━━━━━ Task inputs ━━━━━

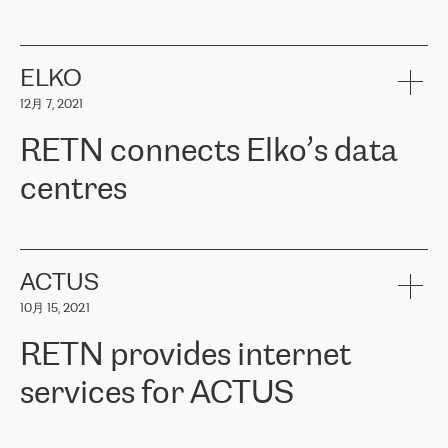
ERGO
是波罗的海国家领先的保险集团之一，提供非人寿、人寿和
健康保险。其专业知识和财务稳定性，使波罗的海国家超过 65 万
客户信赖 ERGO 集团提供的服务。ERGO 面临的任务是将其波罗的
ELKO
海办事处与西欧的云基础设施连接起来。他们需要确保各地点之间
12月 7, 2021
可靠、安全的连接。在云提供商团队的推荐下，ERGO找到了
RETN。在考虑了多个方案后，他们选择了RETN的解决方案——
RETN connects Elko’s data
VPN（虚拟专用网络）。RETN团队展现了高度的专业精神，在承
诺的期限内完成了所有工作，显著改善了内部沟通，提高了连接
centres
性，从而为客户带来了更好的结果。
ERGO波罗的海地区IT维护团队负责人Girts Apinis表示：“我们对结
RETN has been working with
ELKO
since 2018 providing the
果非常满意，很高兴选择了RETN。我们衷心感谢RETN的工作和支
company with numerous services.
持，特别是我们的商务代表亚历山大·吉马诺夫（Alexander
«
We have separate data centres to provide redundancy and use it
ACTUS
Gimanov），他不仅迅速响应我们的请求，组织了ERGO和RETN
as a backup site, the connectivity is provided by the RETN network,
之间的项目工作，还展现了以客户为导向的工作方法，并深刻理解
10月 15, 2021
guaranteeing an extra layer of speed and protection. What we love
了我们的需求。结果超出了我们的预期，我们很高兴推荐RETN作
about being a partner of RETN is that the company has highly
为电信领域的可靠合作伙伴。”
RETN provides internet
professional staff, who provide clear answers to any questions.
Whenever we have a project or we want to make a new line or
services for ACTUS
connection, it’s easy to get information about the way it will be
done and the time it will take. Also, what’s the most important
about RETN is their support system, which is very responsive and
ACTUS is a privately held company in Wroclaw, which operates in
always available for its customers. So, whatever problems we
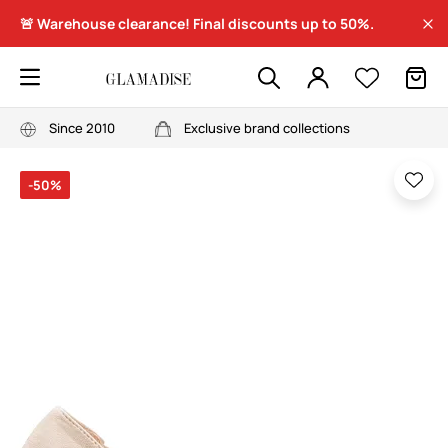
🚨 Warehouse clearance! Final discounts up to 50%.
Since 2010
Exclusive brand collections
-50%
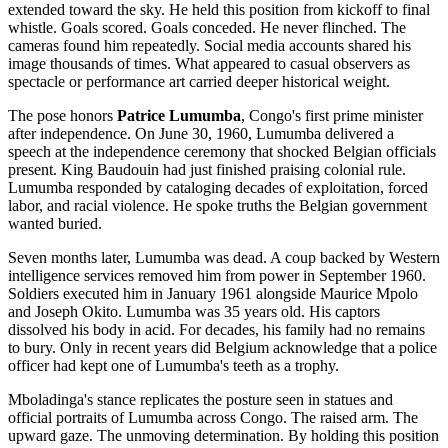
extended toward the sky. He held this position from kickoff to final
whistle. Goals scored. Goals conceded. He never flinched. The
cameras found him repeatedly. Social media accounts shared his
image thousands of times. What appeared to casual observers as
spectacle or performance art carried deeper historical weight.
The pose honors
Patrice Lumumba
, Congo's first prime minister
after independence. On June 30, 1960, Lumumba delivered a
speech at the independence ceremony that shocked Belgian officials
present. King Baudouin had just finished praising colonial rule.
Lumumba responded by cataloging decades of exploitation, forced
labor, and racial violence. He spoke truths the Belgian government
wanted buried.
Seven months later, Lumumba was dead. A coup backed by Western
intelligence services removed him from power in September 1960.
Soldiers executed him in January 1961 alongside Maurice Mpolo
and Joseph Okito. Lumumba was 35 years old. His captors
dissolved his body in acid. For decades, his family had no remains
to bury. Only in recent years did Belgium acknowledge that a police
officer had kept one of Lumumba's teeth as a trophy.
Mboladinga's stance replicates the posture seen in statues and
official portraits of Lumumba across Congo. The raised arm. The
upward gaze. The unmoving determination. By holding this position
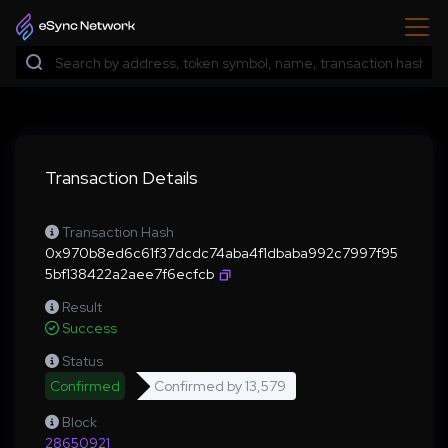
Transaction Details
Transaction Hash
0x970b8ed6c61f37dcdc74aba4f1dbaba992c7997f95
5bf138422a2aee7f6ecfcb
Result
Success
Status
Confirmed
Confirmed by
13,579
Block
28650921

━━━━━

- [Exercise description]:
Scan the entries above and work out how many lines include the word "Congo"; the reply is that number alone.

- [Solution]:
2